* _TEXTE D'ÉTUDE_
++++
La patache "Juanita Larando", une réplique d'un caboteur du 18ème siècle, fait partie de la flottille des bateaux de la semaine du Golfe. Sortie du chantier naval d'Albaola basé à Pasaia, au pays basque espagnol, elle navigue à la rame et à la voile, telles les embarcations traditionnelles de là-bas. Un joyau du patrimoine local et de la piraterie d'autrefois.
Xabi Agote parle un français parfait. Des yeux clairs rieurs, une barbe poivre et sel, un béret basque vissé sur le crâne , avec une vareuse safrannée comme tenue : il est le patron de la patache " Juanita Larando" et président de l'association Albaola et de son chantier naval , où le caboteur "Juanita Larando" a été fabriqué , d'après des plans d'époque datant du 18éme siècle. C'est en 2018 que l'embarcation de 15 mètres de long sur 3,5 mètres de large est mise à l'eau , intégralement construite de la coque au gréément, de la matûre aux cordres et aux voiles, pour faire revivre les métiers de la mer disparus.
Des conditions de traversée rudes
L'équipage a fait un long périple en mer pour ralier le Golfe du Morbihan afin de naviguer autour des îles. 300 miles parcourus depuis Pasaia avec une escale à Bordeaux, jusqu'à l'arrivée à Vannes. Une traversée avec des conditions un peu rudes." Pour les navigations, on se déplace uniquement à la voile. Une dizaine d'hommes sur les vingt ont fait la traversée en bateau, les autres nous on rejoins par la route" explique Xabi.
On a fait quatre jours de navigation pour arriver. La nuit, c'était sportif car il faisait froid. C'était des nuits de pleine lune avec une température de quatre degrés environ et en mer, on dort tous sous une voile qui nous sert de couverture sur le pont.
Xabi AgotePatron de la Patache Juanita Larando"
++++
* _CONSIGNE 1_
D'après le texte sur la patache « Juanita Larando », en quelle année l'embarcation a-t-elle été mise à l'eau ?
* _CONSIGNE 2_
Prolongez le texte sur la patache « Juanita Larando » en reprenant après sa dernière phrase.
Les enregistrements qui suivent le texte constituent un matériau distinct de celui-ci.
++++
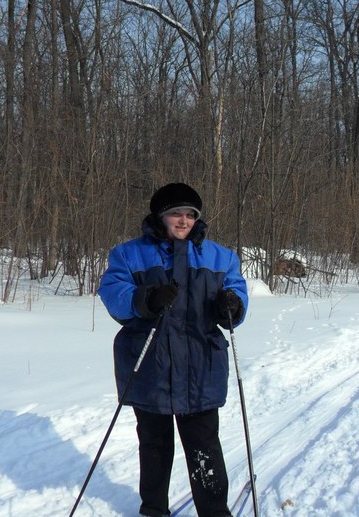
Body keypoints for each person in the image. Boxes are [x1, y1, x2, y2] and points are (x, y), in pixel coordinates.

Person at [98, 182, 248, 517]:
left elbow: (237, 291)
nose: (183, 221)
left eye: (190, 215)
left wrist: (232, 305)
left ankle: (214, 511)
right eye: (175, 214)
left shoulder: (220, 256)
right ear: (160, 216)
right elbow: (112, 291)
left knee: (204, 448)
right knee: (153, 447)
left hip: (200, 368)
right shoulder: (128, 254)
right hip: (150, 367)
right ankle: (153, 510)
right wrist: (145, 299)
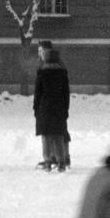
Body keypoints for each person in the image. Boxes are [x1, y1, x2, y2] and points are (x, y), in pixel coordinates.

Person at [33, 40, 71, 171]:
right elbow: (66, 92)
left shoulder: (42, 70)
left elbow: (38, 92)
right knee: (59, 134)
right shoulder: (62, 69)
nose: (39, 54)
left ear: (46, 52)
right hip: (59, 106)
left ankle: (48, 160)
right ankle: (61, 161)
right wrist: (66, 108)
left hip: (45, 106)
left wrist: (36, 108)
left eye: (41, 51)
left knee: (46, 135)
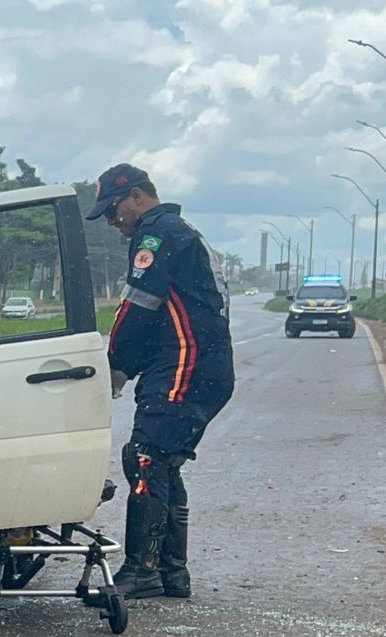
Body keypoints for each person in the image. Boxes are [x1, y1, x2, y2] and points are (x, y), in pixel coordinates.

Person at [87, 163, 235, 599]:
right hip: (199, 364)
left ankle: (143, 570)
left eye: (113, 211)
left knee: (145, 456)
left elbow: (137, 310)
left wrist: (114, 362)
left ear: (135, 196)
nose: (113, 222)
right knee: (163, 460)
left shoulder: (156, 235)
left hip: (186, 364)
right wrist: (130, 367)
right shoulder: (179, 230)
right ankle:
++++
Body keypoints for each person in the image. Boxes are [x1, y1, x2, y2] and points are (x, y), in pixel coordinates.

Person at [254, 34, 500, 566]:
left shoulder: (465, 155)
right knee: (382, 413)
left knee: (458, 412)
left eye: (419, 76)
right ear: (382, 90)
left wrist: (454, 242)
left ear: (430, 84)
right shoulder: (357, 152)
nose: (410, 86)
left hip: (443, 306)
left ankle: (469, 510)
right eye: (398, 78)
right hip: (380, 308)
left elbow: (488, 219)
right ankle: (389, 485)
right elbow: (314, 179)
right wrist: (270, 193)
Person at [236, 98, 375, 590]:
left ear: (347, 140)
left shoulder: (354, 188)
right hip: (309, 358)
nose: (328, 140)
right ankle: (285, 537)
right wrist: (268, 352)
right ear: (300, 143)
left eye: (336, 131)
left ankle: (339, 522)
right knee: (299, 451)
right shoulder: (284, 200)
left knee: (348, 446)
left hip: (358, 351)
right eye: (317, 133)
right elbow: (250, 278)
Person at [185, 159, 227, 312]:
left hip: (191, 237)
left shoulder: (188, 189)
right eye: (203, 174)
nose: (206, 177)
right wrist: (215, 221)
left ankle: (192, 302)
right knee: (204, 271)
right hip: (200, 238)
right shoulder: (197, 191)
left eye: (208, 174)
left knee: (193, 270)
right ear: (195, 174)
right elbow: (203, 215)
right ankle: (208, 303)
++++
* _RÉPONSE 1_
En 2018.

* _RÉPONSE 2_
A la rame ou à la voile
Le modèle des pataches, ce sont deux grandes voiles hauturières et des avirons pour une vingtaine d'hommes. Un bateau "voile-aviron" typique du pays basque. Au choix donc : la propulsion à la force des bras des rameurs ou la force des vents ! "Chez nous,il n'y a pas de vents réguliers, c'est pour cela que ces embarcations ont été conçues, idéales pour les marins et les pêcheurs qui peuvent ramer si les vents tombent."
Et c'est pour ces qualités que les pirates d'autrefois avaient également adopté ces bateaux. La "Juanita Larando" tient son nom de baptême d'une célèbre corsaire du roi d'espagne du 17ème siècle, basée à Saint-Sébastien. Avec ses trois pataches, elle pouvait aborder à la rame les navires à piller avec une extrême rapidité.
C'est lors des manoeuvres que Xabi et ses compagnons utilisent eux aussi les rames pour plus de dexterité. Et quand on évoque la force physique nécessaire au travail, il précise : "pas besoin d'être très musclé ! Ce qui compte, c'est d'abord la volonté. Il y a des filles avec nous, elles fonctionnent au mental et ça rame tout aussi bien !"
Il faut écouter ce bateau comme un violon
Construit sur plan d'époque, le caboteur a pris vie sous les yeux de Xabi. Ancien charpentier de marine, il parle de cette réalisation avec une belle poésie : "C'est un objet du patrimoine maritime qui a pris forme devant nous. On a peu à peu découvert ses volumes, c'était passionnant !" Mais, il faut ensuite déceler ses secrets pour retrouver son savoir-faire. On ne sait pas comment navigue une patache avant de la mettre à l'eau !"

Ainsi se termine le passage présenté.